Giovanni Berchet (/it/; 23 December 1783 – 23 December 1851) was an Italian poet and patriot. He wrote an influential manifesto on Italian Romanticism, Lettera semiseria di Grisostomo, which appeared in 1816, and contributed to Il Conciliatore, a reformist periodical.

Berchet was born in Milan. He participated in various nationalist activities, including the revolutions that shook the Italian peninsula in 1821. Thereafter, he lived in exile, primarily in Britain, until returning to Italy to take part in the revolutions of 1848. His works include Il trovatore, Il romito del Cenisio, and, most famously, I profughi di Parga (1821).
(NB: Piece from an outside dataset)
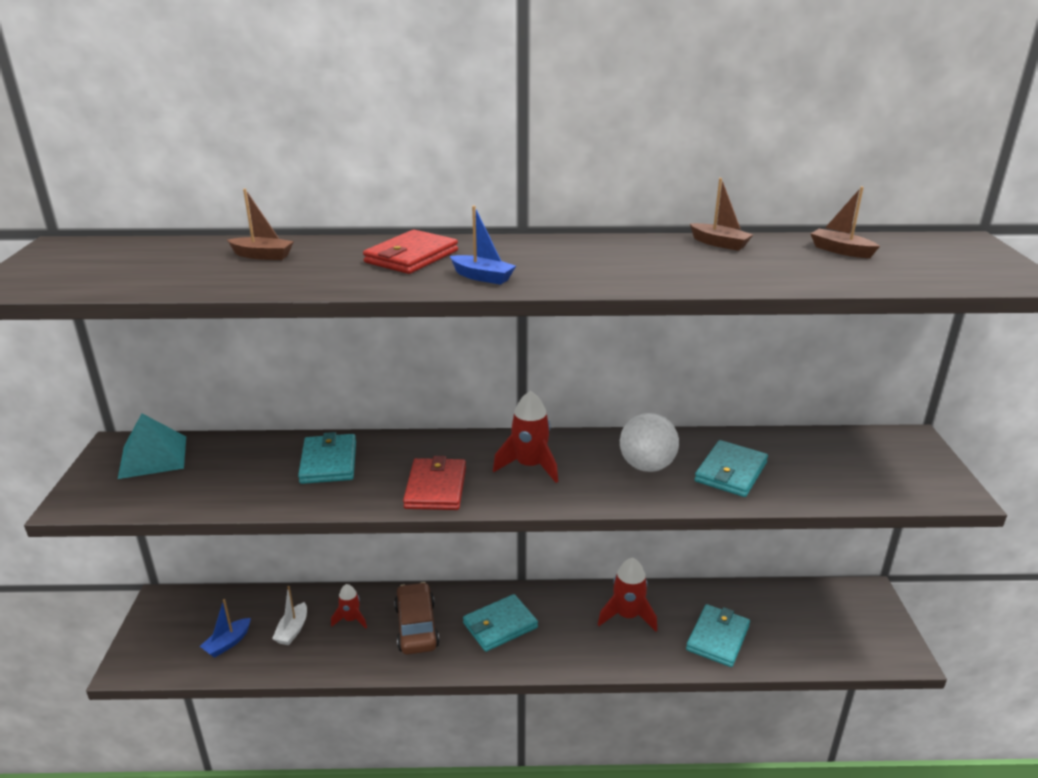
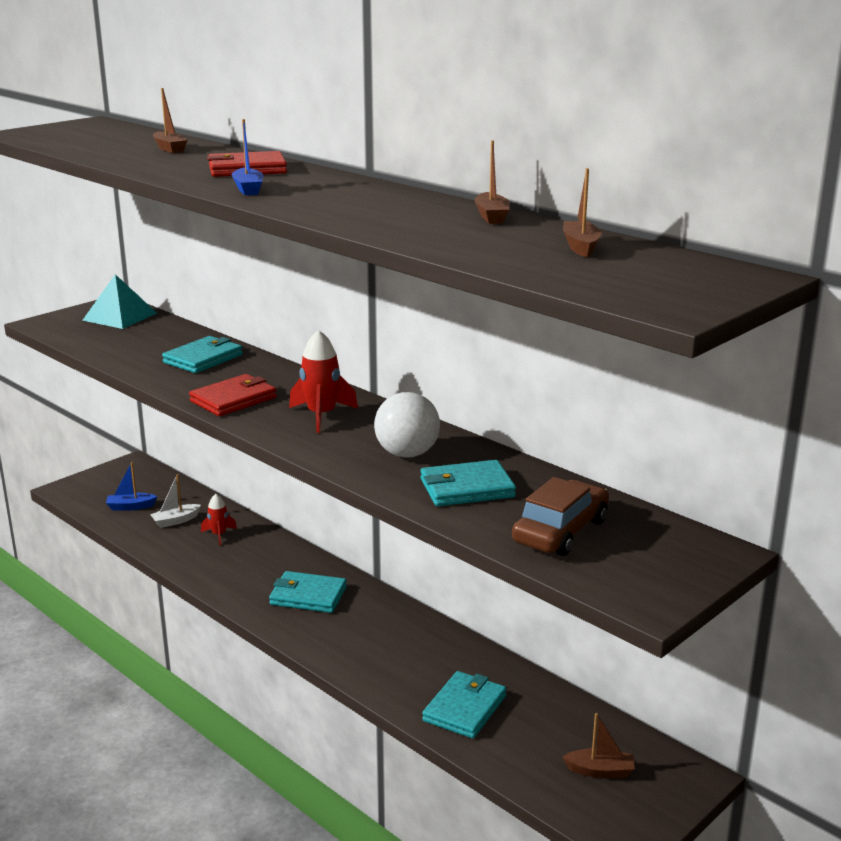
camera: 45 degrees right, 5 degrees down
(417, 626) = (252, 563): brown car -> brown car (561, 531)
(627, 616) = (416, 648): red rocket -> none
(717, 638) = (464, 708): turquoise wallet -> turquoise wallet turned 45 degrees counterclockwise
(835, 624) = (600, 771): none -> brown boat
Lettera semiseria (Half-serious letter) presents the translations (written by Berchet) of two poems by Gottfried August Bürger as an example of a new kind of poetry, and expresses the author's thought about contents and language that can reach a new public: that is, no longer a public of academic readers, but the so-called "third class", i.e. the bourgeoisie, which is waiting for books that are interesting, full of real feelings, simple in language, without mythology and classic models. This text placed an important role in the debate over Romanticism that developed in Italy (specially in Milan) in the second decade of the 19th century.

Giovanni was the grandfather of the historian Guglielmo Berchet.